As the second volume got under way, though, a character who'd been sort of in the background before just happens to pick up on Nanami kissing Yuu again, and reacts with "I'd rather sit in the audience and watch the story play out on stage." If the manga is really all about less-familiar takes on love, this would seem to be another, even if I can ponder whether this would be more familiar and less seemingly inexplicable, even if more seemingly condemnable with dark allusions to "there are too many substitutes for the risks and rewards of actual human interaction." Anyway, for all the subtle nudges at Yuu over the course of this volume she still seems to end it in a sort of "it would be nice to change" mood. I've also been supposing the art has "smoothed out" a bit, perhaps better in service to the story now.

The other girls' love manga from Seven Seas in my crowded manga reading list of late do seem to divide between "charming fluff" and "exploitative," which makes the different path "Bloom Into You" is taking of particular interest. That interest may have ticked up a bit with a little more uncertainty of just how things will play out to the end, although "it was a long road to a familiar happy ending" remains a definite possibility, and one that perhaps wouldn't even be unsatisfying now with the path treated as having "unusual challenges" along it.
krpalmer: (anime)
I've bought a pretty good number of the "girls' love" (or "yuri," to use the more in-the-know term) manga that Seven Seas publishes, and as I began picking up they were about to begin another series I supposed I'd take a chance on "Bloom into You" as well. The reviews I read as part of that process, though, made it of particular yet perhaps peculiar interest to me.
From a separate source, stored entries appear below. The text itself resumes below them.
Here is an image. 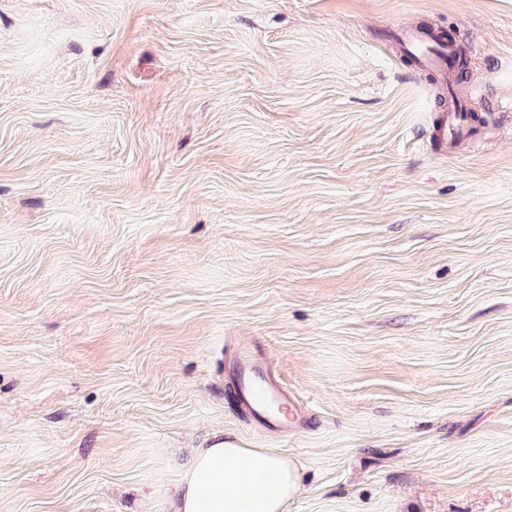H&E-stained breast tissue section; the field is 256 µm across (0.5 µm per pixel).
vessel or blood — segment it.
Returning <instances> with one entry per match:
<instances>
[{"label": "vessel or blood", "mask_w": 512, "mask_h": 512, "mask_svg": "<svg viewBox=\"0 0 512 512\" xmlns=\"http://www.w3.org/2000/svg\"><path fill=\"white\" fill-rule=\"evenodd\" d=\"M402 41L418 69L443 75L449 70L454 48L450 42L419 31L403 33ZM472 130L467 108L449 101L448 114L434 128L438 144H450ZM233 375L245 408L269 429L281 434L307 428L310 416L298 396L277 377L269 363L254 356L245 344L231 354Z\"/></svg>", "instance_id": "vessel-or-blood-1"}]
</instances>
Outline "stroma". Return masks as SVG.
<instances>
[{
    "label": "stroma",
    "instance_id": "35a3bbf8",
    "mask_svg": "<svg viewBox=\"0 0 512 512\" xmlns=\"http://www.w3.org/2000/svg\"><path fill=\"white\" fill-rule=\"evenodd\" d=\"M217 433L285 512H512V0H0V512H161ZM402 41L405 48L413 54L418 69L439 75L448 73L454 53L451 42L419 31L403 33ZM448 114L434 128V136L438 144H452L457 139L470 134L472 125L467 108L455 100L448 102ZM233 375L245 408L281 434L306 429L310 416L298 396L277 377L269 363L238 342L231 354Z\"/></svg>",
    "mask_w": 512,
    "mask_h": 512
}]
</instances>
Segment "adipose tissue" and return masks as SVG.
<instances>
[{"label": "adipose tissue", "mask_w": 512, "mask_h": 512, "mask_svg": "<svg viewBox=\"0 0 512 512\" xmlns=\"http://www.w3.org/2000/svg\"><path fill=\"white\" fill-rule=\"evenodd\" d=\"M299 490L296 467L272 448L214 435L169 495L171 512H283Z\"/></svg>", "instance_id": "adipose-tissue-1"}]
</instances>
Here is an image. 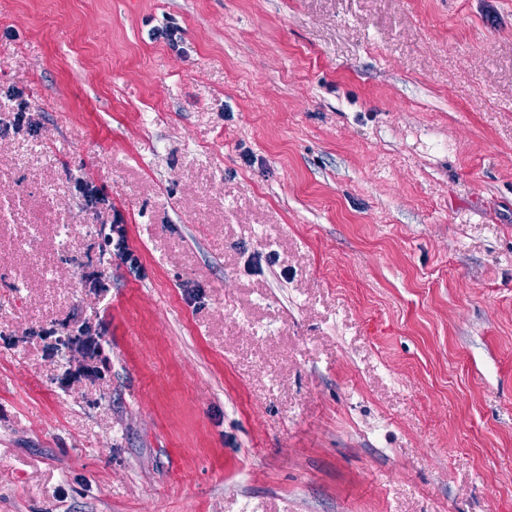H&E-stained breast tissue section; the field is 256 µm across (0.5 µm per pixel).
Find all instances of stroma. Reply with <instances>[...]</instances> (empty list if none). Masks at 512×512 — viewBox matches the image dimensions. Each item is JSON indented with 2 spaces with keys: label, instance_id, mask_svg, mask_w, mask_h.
<instances>
[{
  "label": "stroma",
  "instance_id": "35a3bbf8",
  "mask_svg": "<svg viewBox=\"0 0 512 512\" xmlns=\"http://www.w3.org/2000/svg\"><path fill=\"white\" fill-rule=\"evenodd\" d=\"M5 29L0 512H512V0ZM85 322L109 363L58 385ZM74 188L82 194L88 209L96 213L100 212L102 209H111L112 204L109 199L92 185H89L81 179H77ZM114 234L116 235V239L112 236ZM112 244L115 247V250L121 253L125 263L130 264V268H139V259L133 251L129 249L123 227L117 224H113V226L112 224L110 225L109 232L105 233L103 243L99 245V247L101 250L103 247H108L112 250Z\"/></svg>",
  "mask_w": 512,
  "mask_h": 512
}]
</instances>
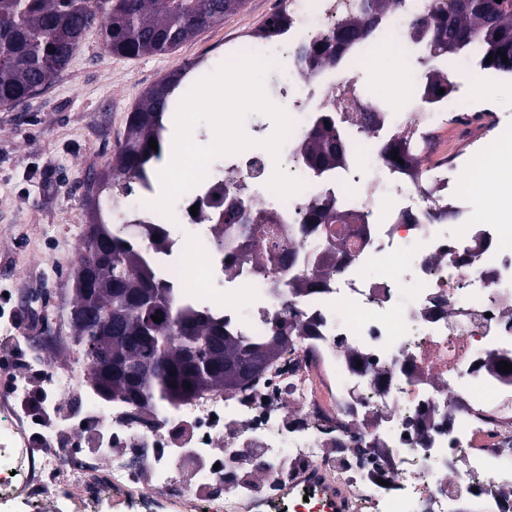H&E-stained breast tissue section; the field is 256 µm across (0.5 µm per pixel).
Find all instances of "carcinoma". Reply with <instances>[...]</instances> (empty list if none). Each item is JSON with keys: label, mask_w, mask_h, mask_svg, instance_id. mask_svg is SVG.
<instances>
[{"label": "carcinoma", "mask_w": 512, "mask_h": 512, "mask_svg": "<svg viewBox=\"0 0 512 512\" xmlns=\"http://www.w3.org/2000/svg\"><path fill=\"white\" fill-rule=\"evenodd\" d=\"M247 0H0V109L10 110L35 97L54 77L68 68L91 30L100 32L104 48L112 55L138 58L176 51L201 31L242 10ZM405 0H357V9L341 16L324 41L300 55L301 74L310 78L336 65L339 51L364 37L390 11ZM293 19L285 10L270 15L255 36L273 38L288 32ZM409 35L426 44L425 97L451 88L448 73L436 61L452 53H470L482 67L512 75V54L502 62V48H512V10L496 8L488 0H435L426 21L416 23ZM490 62H485L487 56ZM187 69L175 70L146 89L128 113L121 145L112 165L89 178L86 198L93 205L80 262L62 289L59 318L68 327L65 348L80 354L83 374L96 393L141 409L165 407L196 394L220 390L234 394L266 374L297 339L312 336V321L270 318L271 335L261 341L242 336L224 322L215 308L201 307L177 298V290L160 277L155 255L169 243L163 229L138 215L113 228L112 212L135 192L154 190L155 166L163 160L170 113L176 111L178 91ZM346 116L332 106L322 109L314 130L301 143L300 156L315 171L339 169L347 163L336 135ZM156 140L158 149L148 147ZM398 155L400 161L393 160ZM391 165L418 173L423 159L399 136L383 144ZM200 221L212 225L224 268H250L275 276L283 269L256 247L255 233L273 220L262 208L241 203L237 212L226 211L223 194H208ZM344 217L332 198L312 201L302 216L304 224H325ZM335 262V250L325 249L320 267L308 277L292 276L286 292L299 298L311 290V278L321 277ZM97 312L79 325L72 313L89 303ZM158 316L162 321L155 322ZM107 331L112 351L122 364L139 371L137 399L129 398L125 376L104 368L89 348L94 337Z\"/></svg>", "instance_id": "obj_1"}]
</instances>
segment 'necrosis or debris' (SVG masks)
I'll return each mask as SVG.
<instances>
[{"label": "necrosis or debris", "instance_id": "necrosis-or-debris-1", "mask_svg": "<svg viewBox=\"0 0 512 512\" xmlns=\"http://www.w3.org/2000/svg\"><path fill=\"white\" fill-rule=\"evenodd\" d=\"M429 7V0H409L407 10L389 15L345 50L336 67L305 82L294 78L298 55L321 42L335 0H303L276 53L236 38L224 43L225 59L255 55L289 74L288 82L268 88L293 120L278 167L306 187L287 199L272 193L267 182L274 166L258 146L225 156L223 165L210 167L177 200L174 219L155 214L172 244L160 268L181 298L218 308L244 335L267 336L276 313L317 324L316 335L287 350L270 376L244 391L230 397L204 392L162 413L206 427L223 421L225 429L251 432L257 460L286 455L296 461L272 494L230 495L224 512H325L326 488L348 494L351 512H455L465 502L477 503L478 512H512V496L500 490L512 486V371L498 369L500 361L512 364V224L485 222L476 211L469 223L447 226L438 208L428 205L436 195L449 213H458L472 197L470 184L483 174V160L426 182L399 173L382 154L386 136H406L426 156L449 123L468 134L465 104L454 93L422 102L412 80L406 85L418 99L412 111L384 110L370 90L356 122L344 130V168L320 176L296 155L327 100L323 88L359 80L377 42L394 43L401 55L418 59L422 46L408 28ZM370 125L375 134L367 133ZM219 184L230 196L246 185L250 200L276 216L297 252L291 273L310 271L324 235L345 242L347 251L337 256L326 287L291 300L273 280L249 270L225 273L209 225L190 213ZM324 195L335 198L347 223L303 228L302 211ZM451 248L474 250L473 262L446 258ZM276 389L299 403L298 416L286 419L268 404ZM140 414L139 408L116 405L99 417L103 428L163 452V433L141 423ZM2 440L9 448L0 461V493L39 502L43 512H88L115 494L133 512L203 510L199 499L176 487L146 497L123 459L100 469L66 455L32 456L19 417L0 424ZM326 446L340 449V456L323 457ZM51 474L63 485L60 495L47 492Z\"/></svg>", "mask_w": 512, "mask_h": 512}]
</instances>
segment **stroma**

"I just don't seem interested in boys" might might seem obvious enough leading off one of these series. When the viewpoint character Yuu's attempts to find the best way to turn down the confession made to her just before she moves from junior high to high school happens to get her acquainted with the slightly older Nanami, though, whose also turning down a boy's interest makes Yuu think she's found a kindred spirit, Nanami soon tells Yuu "I think I might be falling in love with you," and the younger girl's reaction remains pretty much "shouldn't I have more of a reaction?" Nanami kisses Yuu a few chapters later to show just what she mean by love, and Yuu keeps thinking to herself "I'm not even excited." The Anime News Network review suggested there was something asexual about Yuu, a strangely intriguing interpretation for me. I'm aware of all the times I see other fans willing to play along with the game of "shipping" characters and I just sort of suppose that with no definitive (much less daring) commitment in the story we get I'm content to push thoughts of "this fictional character must get paired off for their own happiness (to say nothing of my own satisfaction)" to outside the story and pretty much outside my mind.

With that said, one of the things that appeals to me about "girls' love" manga is the definitive commitment or even the promise of that, and Yuu in no way tries to turn Nanami down over the course of this first volume, willing at one point to mull over a comment from one of her friends (the supporting characters, although they have minor roles in the story, do manage to stand out a bit at points) that time may be all that's needed even in unusual cases. While I seem to find a subtle, hard-to-define peculiarity about the artwork (the closest I can come is to say the faces look a little "elongated," or "sharp," perhaps), I am interested in seeing where things will go.